There is little doubt that data will drive both the delivery and improvement of healthcare in the future. “Big data” refers to datasets whose size is beyond the ability of typical database software tools to capture, store, manage, and analyze. It is intentionally subjective and is expected to grow over time. A study from the McKinsey Global Institute estimated that big data has$300 billion of potential added value to the US healthcare system. Examples of this may be seen with Kaiser Permanente’s of clinical and cost data leading to the discovery of adverse cardiovascular outcomes from Vioxx and the Italian Medicines Agency which collects and analyzes clinical effectiveness and cost of approved medications over time, after conditional reimbursement is granted.
The report goes on to discuss the USA’s four main disjointed sources of healthcare data: pharmaceutical R & D data from clinical trials, claims and cost data from providers and payers, consumer data from purchases of health-related items, and clinical data from EHRs. It goes on to identify five ‘levers’ (related to the development and delivery of care) of potential cost savings from big data: clinical operations (which in turn has 5 levers-comparative-effectiveness research, clinical decision support systems, transparency about medical data, Advanced analytics applied to patient profiles and remote patient monitoring), payment/pricing (consisting of automated systems and health economics and outcome research), research and development in the PMP sector (includes predictive modeling, statistical tools to improve clinical design, analysis of clinical trial data, personalized medicine via genomics, and analysis of disease patterns), new business models (aggregating clinical records and claims data, and online communities), and public health.
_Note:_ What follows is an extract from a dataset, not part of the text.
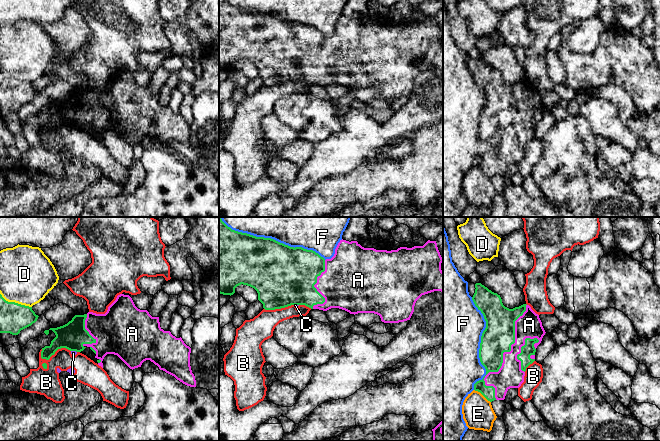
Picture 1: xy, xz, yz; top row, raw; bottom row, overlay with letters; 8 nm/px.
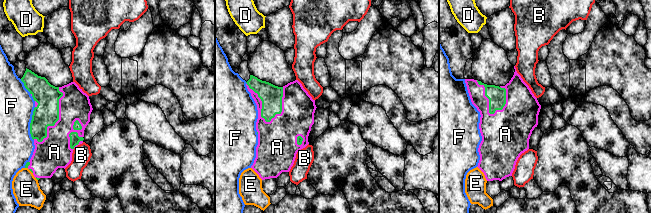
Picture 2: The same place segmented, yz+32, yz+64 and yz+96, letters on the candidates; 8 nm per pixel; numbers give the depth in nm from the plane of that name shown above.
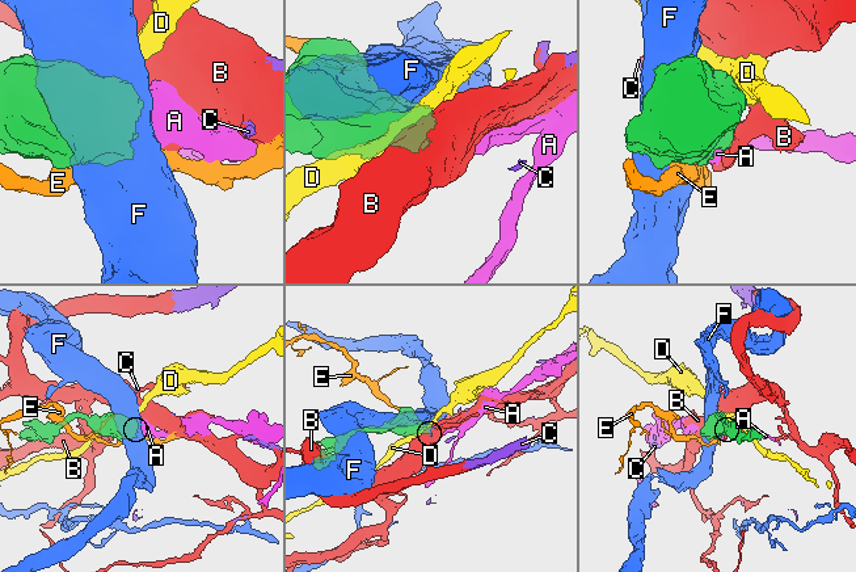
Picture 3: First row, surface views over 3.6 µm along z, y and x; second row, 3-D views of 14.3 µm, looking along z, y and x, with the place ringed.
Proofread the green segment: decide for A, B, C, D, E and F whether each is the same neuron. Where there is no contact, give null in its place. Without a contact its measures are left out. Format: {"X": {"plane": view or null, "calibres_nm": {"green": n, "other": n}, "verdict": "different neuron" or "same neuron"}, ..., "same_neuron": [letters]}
{"A": {"plane": "yz", "calibres_nm": {"green": 260, "other": 200}, "verdict": "same neuron"}, "B": {"plane": "xy", "calibres_nm": {"green": 220, "other": 200}, "verdict": "different neuron"}, "C": {"plane": "xy", "calibres_nm": {"green": 220, "other": 40}, "verdict": "different neuron"}, "D": {"plane": "xy", "calibres_nm": {"green": 240, "other": 440}, "verdict": "different neuron"}, "E": {"plane": "yz", "calibres_nm": {"green": 110, "other": 260}, "verdict": "different neuron"}, "F": {"plane": "xz", "calibres_nm": {"green": 460, "other": 190}, "verdict": "different neuron"}, "same_neuron": ["A"]}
Big Data creates value in demonstrating transparency, enabling experimentation, identifying population-specific needs, supporting human decision support with automated algorithms, and promoting new business models and technologies.
Patient-derived data is garnered from multiple sources. Clinical records, claims analysis, and direct remote patient monitoring. It is digestible both on a micro and hugely macro level, with benefits derived from multiple observational levels. Big data are then used to benefit people who are not yet perhaps affected by a given illness. It is the ultimate textbook of medicine. William Osler said “Medicine is learned by the bedside and not in the classroom.” Patient-derived Big Data is the textbook of the future. Patients through their data will tell us what is best for them on an individual and population level, true personalized medicine.